David looked over at his father’s bunk.  It was almost dawn.  He could hear birds singing outside all around them.  Joseph was lying on his back, his eyes open, staring up at the ceiling.  “Can’t sleep?” David said.

“Just thinking.”

“Not about that damned muskie, I hope.”

“No, about Yeager.  He kept going on and on about the lake.  He kept saying . . .”  Joseph turned onto his side and looked over at David.  “He was talking about dreams,” he said.  “He just wanted to build houses.”

“Then, why didn’t he?”

“I don’t know.  Why does anyone try living other people’s dreams?  It’s different for you, David.  You’re another generation.  But, in some ways,” Joseph added, “I’m just like Mr. Yeager.”

“You’re not a drunk, Dad.”

“Not yet, you mean.”

“Not ever.”

The old man looked up at the ceiling once again.  “I want to be a producer, David.  That’s all.  Do you understand?  Not a consumer.  I just want to make something.”

“You will, Dad.  I know you will.”  David tried to think of something else to say, but the words seemed to float above him, out of reach, brittle as ice, like the sounds of the birds in the trees.

*   *   *

From the inlet on the muskeg side of Eagle Lake, near the stretch of water where in 1938 the old man had begun his journey, David heard the calling of a loon, a mournful echo of remembrance, a sound as solitary as the muskellunge his father hunted.  They worked the shoreline quickly, their casts meticulous and true.  But with each flick of the wrist, the sun slipped closer to the burnished lip of the horizon, the termination of their holiday, and the onset of their journey home.

Joseph was using the Torpedo.  He was casting it again and again, across the inlet to the stump where they had raised that fish before.  David watched him from the corner of his eye as he tossed his own plug through the twilight.  The stars were beginning to glow.  A gust of wind disturbed the surface of the lake, chilling his bones.  As they fished, David sent up a silent prayer for his father to succeed, if only to relieve the gnawing hunger which that first fish, years before, had planted deep within him like a seed.  But he knew that it was finished.  Joseph would have to wait another year, another fishing season to find whatever he was looking for.

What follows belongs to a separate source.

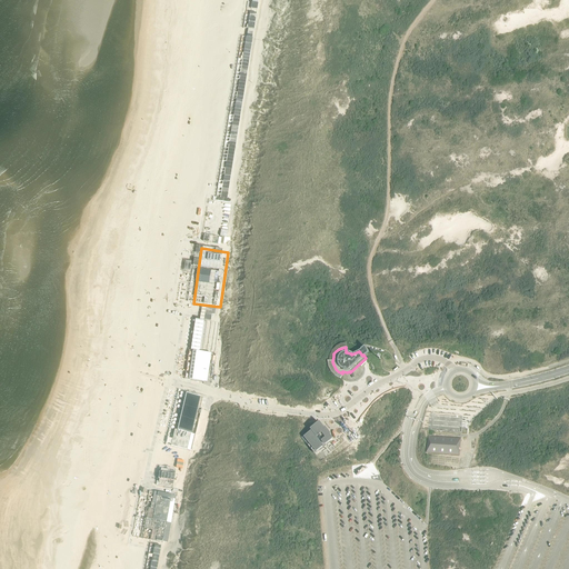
[(193,351),(189,379),(203,381),(205,378),(208,378),(211,353),(193,351)]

David put his rod down in the bottom of the boat and lit a cigarette.  The taste was bitter and delicious.

As if sensing his impatience, his father said, “Five casts.”

David counted them off in his head, the last one landing on the water with a splash so loud, so ominous, that they both sat up and stared into the darkness.  It was nothing.  The fishing trip was over.

Joseph slipped his rod beneath his seat and David started up the motor.  Across the lake, the green light of the jetty glowed rhapsodically.  “I don’t imagine Daisy Leech will take it back,” the old man said with a half smile.

“There’ll be another trip.”

“Could be.  Probably.  It doesn’t matter.”

“It doesn’t?”

“Not really.  It was worth it just to be here.  With you, I mean.”

David smiled.  “Is this the same guy who defined the difference between fishermen and muskie hunters?”

The old man stuffed his hands into his pockets and stared across the darkling surface of the lake.  “Almost,” he said.